Unfortunately, these languages have very limited support for reuse. Not all such languages support sub-processes (i.e., subroutines). There is no inheritance or extension, in other words, I can't take an existing process flow or message flow and change some of its logic without duplicating the logic of an existing flow. Lack of these facilities makes it difficult to implement complex and reusable process and message flows.

From my experience any real-life process flow is going to be pretty complex. Three-step loan approval process widely used as an example in many different BPEL products does not exist in reality. Real-life business processes include many different activities and involve many different roles. They also have to take into account various exceptions, not just a "happy path" scenario. For example, if a loan application is rejected because of a credit history, a lender can try to offer a loan under different terms.

Also note that there is a difference between using visual tools for modeling and for coding. A model does not have to include each and every detail, its main goal is to convey key ideas; details can be taken care of during implementation. Not so if we want to visually create executable code; in this case all details have to be accounted for.

I am also not convinced that structural programming approach that BPEL and other "flow" languages support is best suited for visual tools. Structural programming constructs replace explicit "flow" represented by "go to". In a visual flow-oriented language, however, "go to" (i.e., explicitly connecting nodes) might be a better alternative.
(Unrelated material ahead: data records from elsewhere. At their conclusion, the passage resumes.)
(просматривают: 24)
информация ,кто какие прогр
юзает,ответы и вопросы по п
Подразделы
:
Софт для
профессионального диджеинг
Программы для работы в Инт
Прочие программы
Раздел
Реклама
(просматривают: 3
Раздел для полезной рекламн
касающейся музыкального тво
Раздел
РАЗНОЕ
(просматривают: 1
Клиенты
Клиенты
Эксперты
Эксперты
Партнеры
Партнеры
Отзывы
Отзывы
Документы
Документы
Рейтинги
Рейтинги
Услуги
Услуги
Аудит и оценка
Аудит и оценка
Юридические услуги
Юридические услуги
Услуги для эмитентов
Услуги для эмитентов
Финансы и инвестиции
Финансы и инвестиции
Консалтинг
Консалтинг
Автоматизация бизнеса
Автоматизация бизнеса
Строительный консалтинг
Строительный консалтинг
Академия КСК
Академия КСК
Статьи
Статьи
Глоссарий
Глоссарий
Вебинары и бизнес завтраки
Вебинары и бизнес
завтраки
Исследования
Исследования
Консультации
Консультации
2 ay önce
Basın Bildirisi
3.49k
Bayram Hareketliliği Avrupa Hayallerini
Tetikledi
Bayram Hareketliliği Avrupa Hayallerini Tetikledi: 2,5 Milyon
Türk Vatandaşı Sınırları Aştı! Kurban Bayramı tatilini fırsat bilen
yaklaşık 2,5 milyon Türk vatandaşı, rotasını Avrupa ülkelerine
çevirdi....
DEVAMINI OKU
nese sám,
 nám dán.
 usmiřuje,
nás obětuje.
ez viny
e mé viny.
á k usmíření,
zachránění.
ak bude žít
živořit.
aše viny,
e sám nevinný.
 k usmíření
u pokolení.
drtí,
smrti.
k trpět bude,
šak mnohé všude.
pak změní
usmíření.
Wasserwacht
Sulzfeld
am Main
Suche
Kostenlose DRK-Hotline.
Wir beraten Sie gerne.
I also doubt that visual approach works well for code with high cyclomatic complexity (and without subroutines high complexity is almost guaranteed), especially with high degree of nesting. Text-based representation of nested code blocks using indentation could be very compact. This is not the case when each branch has to be presented by its own "flow" of connected nodes.
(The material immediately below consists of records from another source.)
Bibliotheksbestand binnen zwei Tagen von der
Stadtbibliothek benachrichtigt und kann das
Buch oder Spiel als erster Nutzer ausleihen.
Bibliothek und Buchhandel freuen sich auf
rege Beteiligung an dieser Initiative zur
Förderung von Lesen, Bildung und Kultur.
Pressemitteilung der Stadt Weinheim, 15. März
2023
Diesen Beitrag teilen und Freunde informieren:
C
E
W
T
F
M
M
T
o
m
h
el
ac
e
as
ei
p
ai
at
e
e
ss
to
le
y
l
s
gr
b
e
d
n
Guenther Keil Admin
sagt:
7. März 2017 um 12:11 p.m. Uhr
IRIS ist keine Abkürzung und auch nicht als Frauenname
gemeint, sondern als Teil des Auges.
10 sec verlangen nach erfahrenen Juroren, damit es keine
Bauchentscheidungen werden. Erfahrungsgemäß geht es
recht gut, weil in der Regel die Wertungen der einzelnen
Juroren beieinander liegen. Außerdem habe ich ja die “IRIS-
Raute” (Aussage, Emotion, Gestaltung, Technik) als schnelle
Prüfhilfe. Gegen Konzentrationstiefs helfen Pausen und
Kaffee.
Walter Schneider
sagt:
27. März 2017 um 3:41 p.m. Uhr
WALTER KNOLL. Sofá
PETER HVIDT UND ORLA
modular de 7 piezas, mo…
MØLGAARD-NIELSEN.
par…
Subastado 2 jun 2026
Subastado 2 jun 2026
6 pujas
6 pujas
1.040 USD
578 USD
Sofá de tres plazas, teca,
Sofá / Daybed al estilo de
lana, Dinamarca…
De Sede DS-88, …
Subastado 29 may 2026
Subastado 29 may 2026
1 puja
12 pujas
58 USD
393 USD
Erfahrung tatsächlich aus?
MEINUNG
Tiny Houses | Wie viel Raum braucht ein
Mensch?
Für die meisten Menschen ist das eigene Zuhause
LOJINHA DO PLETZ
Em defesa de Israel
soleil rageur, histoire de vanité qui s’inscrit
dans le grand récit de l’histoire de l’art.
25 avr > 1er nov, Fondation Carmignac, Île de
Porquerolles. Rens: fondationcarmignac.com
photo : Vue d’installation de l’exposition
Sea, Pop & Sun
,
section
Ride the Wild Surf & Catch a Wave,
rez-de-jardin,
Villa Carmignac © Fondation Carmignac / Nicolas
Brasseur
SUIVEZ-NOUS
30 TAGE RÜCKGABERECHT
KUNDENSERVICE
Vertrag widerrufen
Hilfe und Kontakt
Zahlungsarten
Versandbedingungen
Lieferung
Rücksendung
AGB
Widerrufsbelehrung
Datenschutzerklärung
So I think that text-based representation using a high-level specialized language could be a much better alternative for expressing process and message flows in SOA. This language could be a domain specific language (DSL) or a general purpose dynamically typed language with built-in XML and Web services support and other constructs required for supporting process flow. Syntax of this language should be simple enough and at the same time it needs to have good support for reuse (this may or may not require full OO support).
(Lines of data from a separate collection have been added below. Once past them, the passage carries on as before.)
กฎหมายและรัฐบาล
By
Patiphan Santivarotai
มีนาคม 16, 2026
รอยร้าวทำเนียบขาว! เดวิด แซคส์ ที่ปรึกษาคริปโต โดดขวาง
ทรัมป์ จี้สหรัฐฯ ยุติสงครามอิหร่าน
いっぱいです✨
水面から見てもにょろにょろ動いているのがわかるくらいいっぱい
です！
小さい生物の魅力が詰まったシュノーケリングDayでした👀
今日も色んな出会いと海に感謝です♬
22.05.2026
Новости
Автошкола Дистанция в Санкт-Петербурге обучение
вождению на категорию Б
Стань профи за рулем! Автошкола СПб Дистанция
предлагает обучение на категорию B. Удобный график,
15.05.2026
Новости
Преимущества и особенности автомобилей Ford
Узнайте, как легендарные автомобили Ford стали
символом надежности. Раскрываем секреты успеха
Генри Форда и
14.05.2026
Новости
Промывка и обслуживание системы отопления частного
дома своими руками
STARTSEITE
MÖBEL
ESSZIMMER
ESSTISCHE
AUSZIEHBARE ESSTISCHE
Visual representation of a program written in such language could still be supported; however I see it as a "report" that could be used to facilitate discussion with business users. Developers should not be required to use visual environment for programming; I don't think it makes anybody more productive relative to text-based approach (unless a flow is really simple). And I'm not talking about XML-based serialization of a visual flow, such as in BPEL where XML is so unwieldy that it is almost impossible to hand-edit it. We need a true powerful "service orchestration" language that will make developers (and business users along with them) more productive.